Kegiatan A
Salin tanpa perubahan bagian baris data mulai dari baris yang memuat "Opens amid tune of Army" sampai baris yang memuat "Kedarnath Dham, the", kedua ujungnya ikut disalin.

Aceh Episentrum Kerusakan Terparah, Komisi VIII DPR Desak Tetapkan Status Bencana Nasional
PORTALNUSA.com | BANDA ACEH — Komisi VIII DPR RI serta perwakilan Kementerian Sosial, BNPB, dan Kepala BPJPH, Haekal Hasan menggelar rapat darurat bencana dengan Sekda Aceh, M. Nasir di Kantor Gubernur Aceh, Rabu, 10 Desember 2025.
Rapat tersebut berlangsung penuh keprihatinan, saat berbagai pihak mendengarkan paparan dampak bencana banjir besar yang melanda hampir seluruh wilayah Aceh.
Wakil Ketua Komisi VIII DPR RI, Ansory Siregar menegaskan bahwa skala bencana banjir Aceh telah jauh melampaui batas normal.
“Bencana ini harus menjadi bencana nasional,” kata Ansory.
Ansory juga menekankan perlunya percepatan tanggap darurat agar Aceh segera masuk tahap rehabilitasi dan rekonstruksi.
“Kita harus bangun hunian sementara agar warga tidak terlalu lama bertahan di pengungsian,” tambahnya.
Anggota DPR RI, Husni Thamrin mengkritik keras penanganan dari Kementerian Sosial.
Ia menyebut Kemensos baru membangun 21 dapur umum yang hanya mampu melayani sekitar 100 ribu pengungsi.

Kegiatan B
Teruskan teks tentang banjir Aceh ini, dimulai setelah kalimat terakhir yang ditampilkan.

Informasi yang Ditampilkan
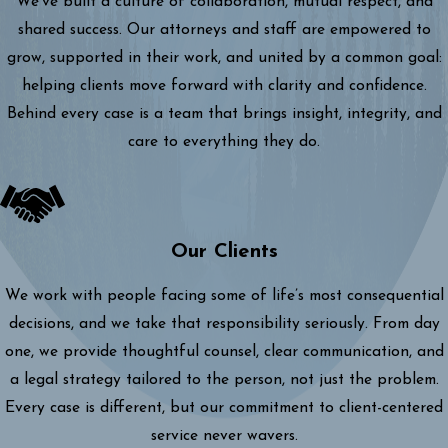
We’ve built a culture of collaboration, mutual respect, and
shared success. Our attorneys and staff are empowered to
grow, supported in their work, and united by a common goal:
helping clients move forward with clarity and confidence.
Behind every case is a team that brings insight, integrity, and
care to everything they do.
Our Clients
We work with people facing some of life’s most consequential
decisions, and we take that responsibility seriously. From day
one, we provide thoughtful counsel, clear communication, and
a legal strategy tailored to the person, not just the problem.
Every case is different, but our commitment to client-centered
service never wavers.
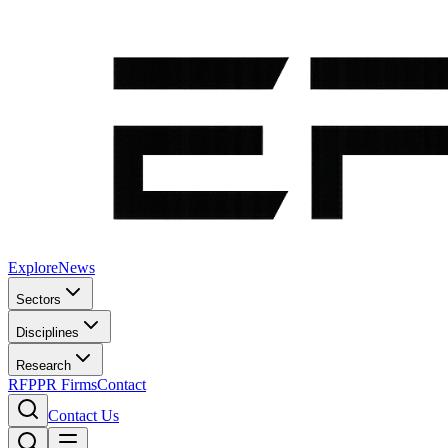
Explore
News
Sectors
Disciplines
Research
RFP
PR Firms
Contact
Contact Us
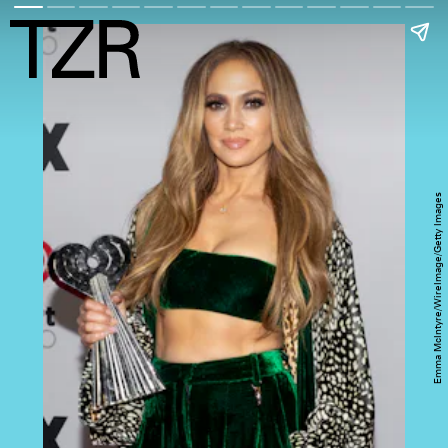
Emma McIntyre/WireImage/Getty Images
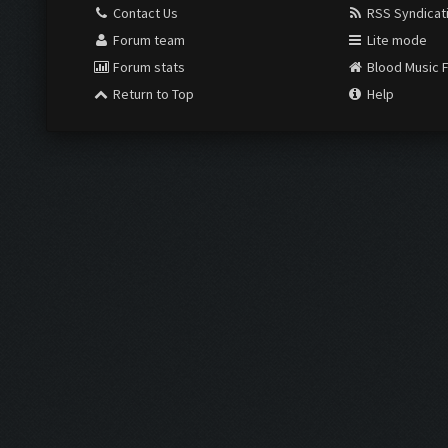
Contact Us
RSS Syndicat
Forum team
Lite mode
Forum stats
Blood Music 
Return to Top
Help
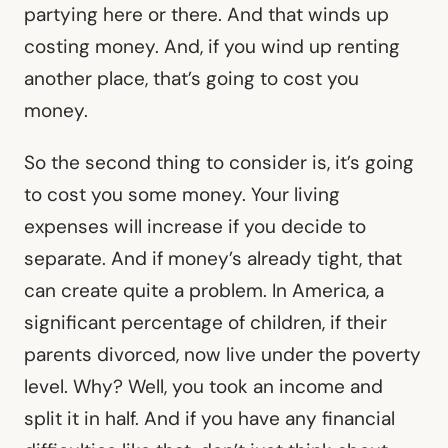
partying here or there. And that winds up
costing money. And, if you wind up renting
another place, that’s going to cost you
money.
So the second thing to consider is, it’s going
to cost you some money. Your living
expenses will increase if you decide to
separate. And if money’s already tight, that
can create quite a problem. In America, a
significant percentage of children, if their
parents divorced, now live under the poverty
level. Why? Well, you took an income and
split it in half. And if you have any financial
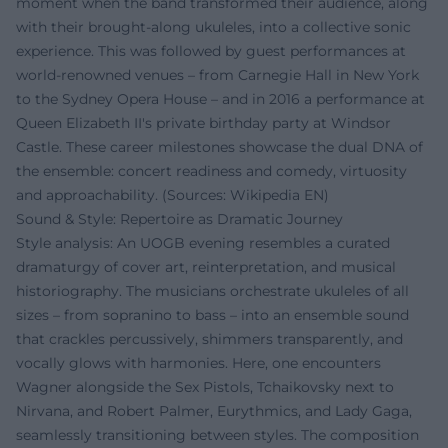
moment when the band transformed their audience, along
with their brought-along ukuleles, into a collective sonic
experience. This was followed by guest performances at
world-renowned venues – from Carnegie Hall in New York
to the Sydney Opera House – and in 2016 a performance at
Queen Elizabeth II's private birthday party at Windsor
Castle. These career milestones showcase the dual DNA of
the ensemble: concert readiness and comedy, virtuosity
and approachability. (Sources: Wikipedia EN)
Sound & Style: Repertoire as Dramatic Journey
Style analysis: An UOGB evening resembles a curated
dramaturgy of cover art, reinterpretation, and musical
historiography. The musicians orchestrate ukuleles of all
sizes – from sopranino to bass – into an ensemble sound
that crackles percussively, shimmers transparently, and
vocally glows with harmonies. Here, one encounters
Wagner alongside the Sex Pistols, Tchaikovsky next to
Nirvana, and Robert Palmer, Eurythmics, and Lady Gaga,
seamlessly transitioning between styles. The composition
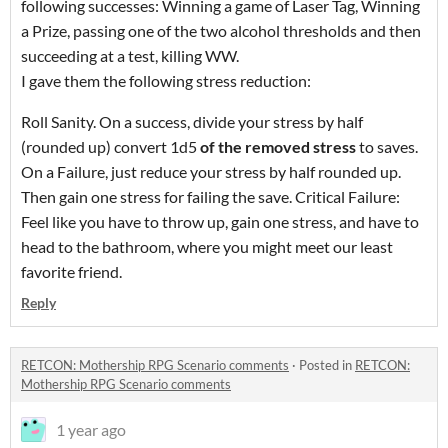
following successes: Winning a game of Laser Tag, Winning
a Prize, passing one of the two alcohol thresholds and then
succeeding at a test, killing WW.
I gave them the following stress reduction:
Roll Sanity. On a success, divide your stress by half
(rounded up) convert 1d5
of the removed stress
to saves.
On a Failure, just reduce your stress by half rounded up.
Then gain one stress for failing the save. Critical Failure:
Feel like you have to throw up, gain one stress, and have to
head to the bathroom, where you might meet our least
favorite friend.
Reply
RETCON: Mothership RPG Scenario comments
·
Posted in
RETCON:
Mothership RPG Scenario comments
1 year ago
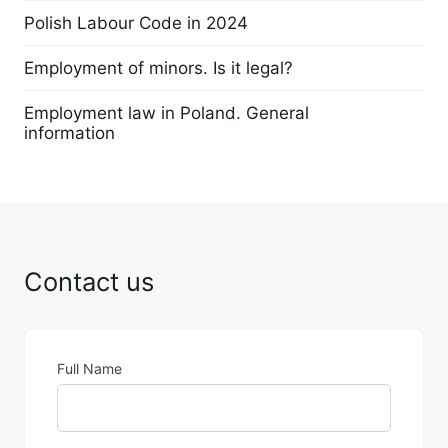
4 January 2024
Polish Labour Code in 2024
20 November 2023
Employment of minors. Is it legal?
21 August 2023
Employment law in Poland. General
information
24 April 2023
Contact us
Full Name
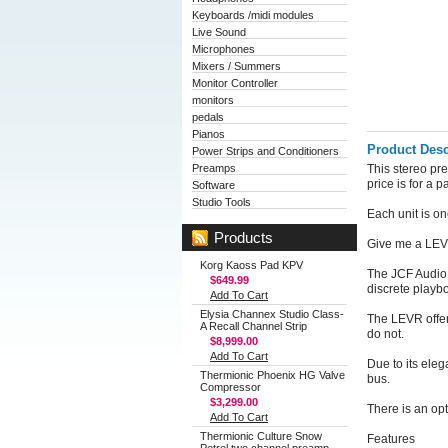
Keyboards /midi modules
Live Sound
Microphones
Mixers / Summers
Monitor Controller
monitors
pedals
Pianos
Product Desc
Power Strips and Conditioners
Preamps
This stereo pr
price is for a p
Software
Studio Tools
Each unit is o
Products
Give me a LEVR
Korg Kaoss Pad KPV
The JCF Audio 
$649.99
discrete playb
Add To Cart
Elysia Channex Studio Class-
The LEVR offer
A Recall Channel Strip
do not.
$8,999.00
Add To Cart
Due to its eleg
Thermionic Phoenix HG Valve
bus.
Compressor
$3,299.00
There is an opt
Add To Cart
Thermionic Culture Snow
Features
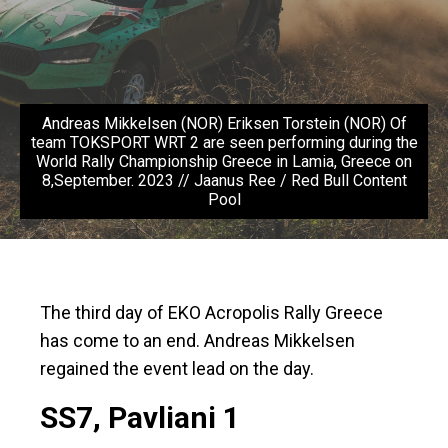
Andreas Mikkelsen (NOR) Eriksen Torstein (NOR) Of
team TOKSPORT WRT 2 are seen performing during the
World Rally Championship Greece in Lamia, Greece on
8,September. 2023 // Jaanus Ree / Red Bull Content
Pool
The third day of EKO Acropolis Rally Greece
has come to an end. Andreas Mikkelsen
regained the event lead on the day.
SS7, Pavliani 1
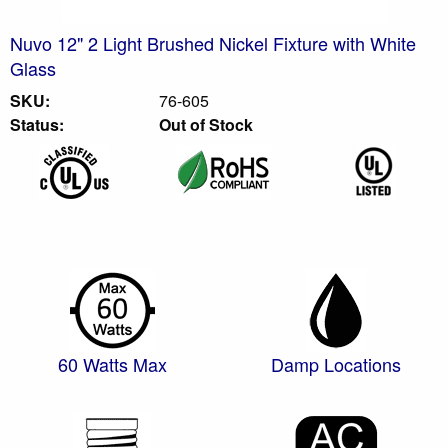
Nuvo 12" 2 Light Brushed Nickel Fixture with White
Glass
SKU:
76-605
Status:
Out of Stock
60 Watts Max
Damp Locations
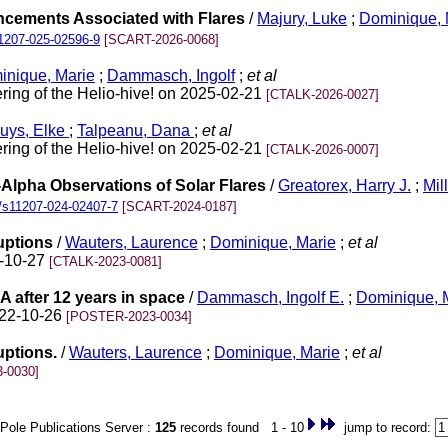
ancements Associated with Flares
/
Majury, Luke
;
Dominique, 
1207-025-02596-9
[SCART-2026-0068]
inique, Marie
;
Dammasch, Ingolf
;
et al
ing of the Helio-hive! on 2025-02-21
[CTALK-2026-0027]
uys, Elke
;
Talpeanu, Dana
;
et al
ing of the Helio-hive! on 2025-02-21
[CTALK-2026-0007]
Alpha Observations of Solar Flares
/
Greatorex, Harry J.
;
Mil
/s11207-024-02407-7
[SCART-2024-0187]
uptions
/
Wauters, Laurence
;
Dominique, Marie
;
et al
2-10-27
[CTALK-2023-0081]
after 12 years in space
/
Dammasch, Ingolf E.
;
Dominique, 
022-10-26
[POSTER-2023-0034]
uptions.
/
Wauters, Laurence
;
Dominique, Marie
;
et al
-0030]
Pole Publications Server :
125
records found 1 - 10
jump to record:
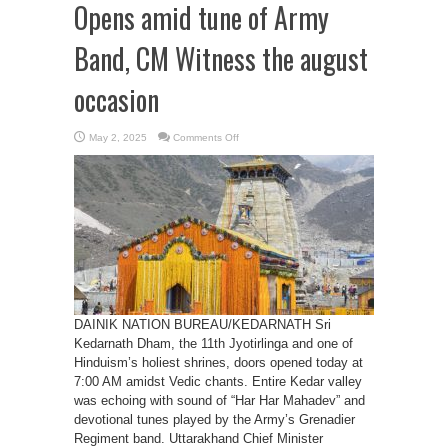
Opens amid tune of Army
Band, CM Witness the august
occasion
on
May 2, 2025
Comments Off
Sri
Kedarnath
Dham’s
Kapat
Opens
amid
tune
of
Army
Band,
CM
Witness
the
august
occasion
DAINIK NATION BUREAU/KEDARNATH Sri
Kedarnath Dham, the 11th Jyotirlinga and one of
Hinduism’s holiest shrines, doors opened today at
7:00 AM amidst Vedic chants. Entire Kedar valley
was echoing with sound of “Har Har Mahadev” and
devotional tunes played by the Army’s Grenadier
Regiment band. Uttarakhand Chief Minister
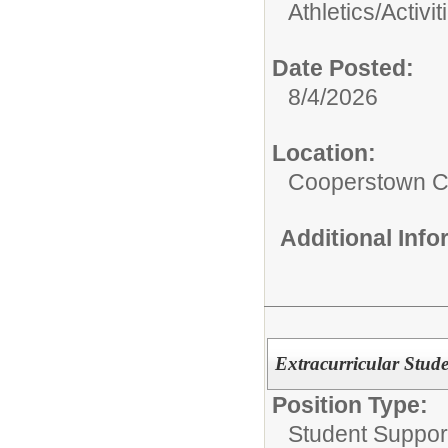
Athletics/Activit
Date Posted:
8/4/2026
Location:
Cooperstown Ce
Additional Inf
Extracurricular Stud
Position Type:
Student Suppor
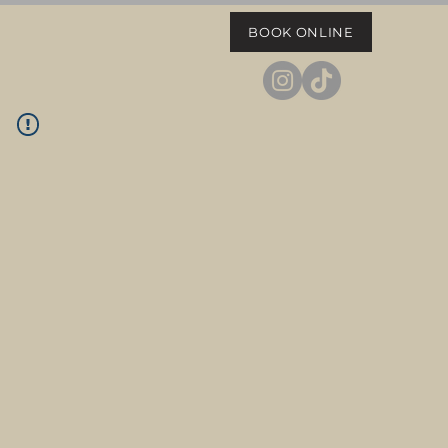
BOOK ONLINE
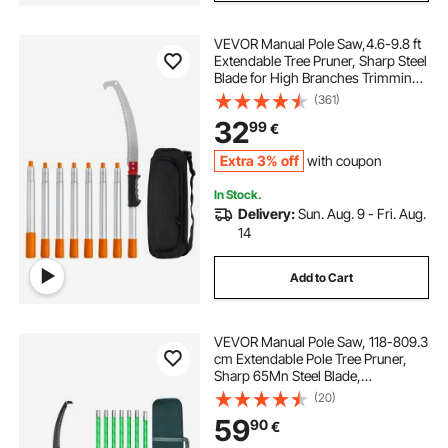
VEVOR Manual Pole Saw,4.6-9.8 ft
Extendable Tree Pruner, Sharp Steel
Blade for High Branches Trimming,
Manual Branch Trimmer with
(361)
Lightweight Aluminum Alloy
32
99
€
Handle, for Pruning Palms and
Shrubs
Extra 3% off
with coupon
In Stock.
Delivery:
Sun. Aug. 9 - Fri. Aug.
14
Add to Cart
VEVOR Manual Pole Saw, 118-809.3
cm Extendable Pole Tree Pruner,
Sharp 65Mn Steel Blade,
Lightweight Fiberglass Handle
(20)
Pole, Double-Hook Saw for High
59
90
€
Branch Trimming, Pruning Tool for
Palms, Shrubs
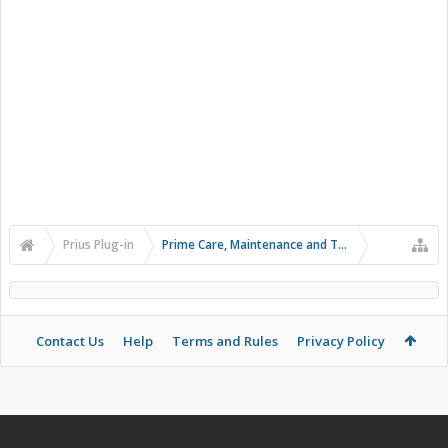
Prius Plug-in
Prime Care, Maintenance and Troubleshooting
Contact Us
Help
Terms and Rules
Privacy Policy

Jawaban A
Opens amid tune of Army
Band, CM Witness the august
occasion
on
May 2, 2025
Comments Off
Sri
Kedarnath
Dham’s
Kapat
Opens
amid
tune
of
Army
Band,
CM
Witness
the
august
occasion
DAINIK NATION BUREAU/KEDARNATH Sri
Kedarnath Dham, the 11th Jyotirlinga and one of

Jawaban B
“Sementara pengungsinya di Aceh lebih dari 900 ribu orang. Ini sangat tidak sebanding,” ungkapnya.
Ia juga meminta BNPB segera mengerahkan alat dan logistik dari provinsi lain yang tidak terdampak.
“Apa yang kita punya di BNPB di daerah lain, tolong segera disalurkan ke Aceh,” tegasnya.
Anggota DPR lainnya juga menyuarakan hal senada. Dengan kerusakan masif dan jumlah korban yang sangat besar, pemerintah pusat semestinya sudah menetapkan status bencana nasional.
Mereka menilai BNPB terlambat memberikan data aktual kepada Presiden sehingga penanganan berjalan lambat.
“Banyak data asal bapak senang yang sampai ke Presiden. Akibatnya bencana di Aceh dan daerah lain terlihat seolah biasa saja,” kritik salah satu anggota DPR.
Sekda Aceh, M. Nasir memaparkan bahwa bencana ini melanda 18 kabupaten/kota, di mana 15 daerah telah menetapkan status siaga darurat. Wilayah Aceh Tamiang menjadi yang paling parah dengan seluruh permukiman warga terendam lumpur.
“Kondisinya sangat luas dan masif. Di wilayah tengah mayoritas longsor, akses darat banyak yang terputus. Stok Bulog di sana juga semakin menipis,” jelas Nasir.
Ia juga mengungkapkan bahwa lebih dari 165 ribu rumah warga rusak, mulai dari kategori berat hingga ringan. Kerusakan sebesar itu, katanya, tidak mungkin ditangani Aceh tanpa dukungan penuh dari pemerintah pusat.
“Warga Aceh Tamiang kehilangan semua rumahnya. Mereka tidak akan mampu bangkit sendiri tanpa bantuan pusat. Kami mohon Komisi VIII mendorong perhatian serius pemerintah,” ujar Sekda.
Nasir turut menyinggung masalah ketidaksesuaian data yang dilaporkan para menteri kepada Presiden. Ia khawatir kebijakan yang diambil menjadi tidak tepat sasaran.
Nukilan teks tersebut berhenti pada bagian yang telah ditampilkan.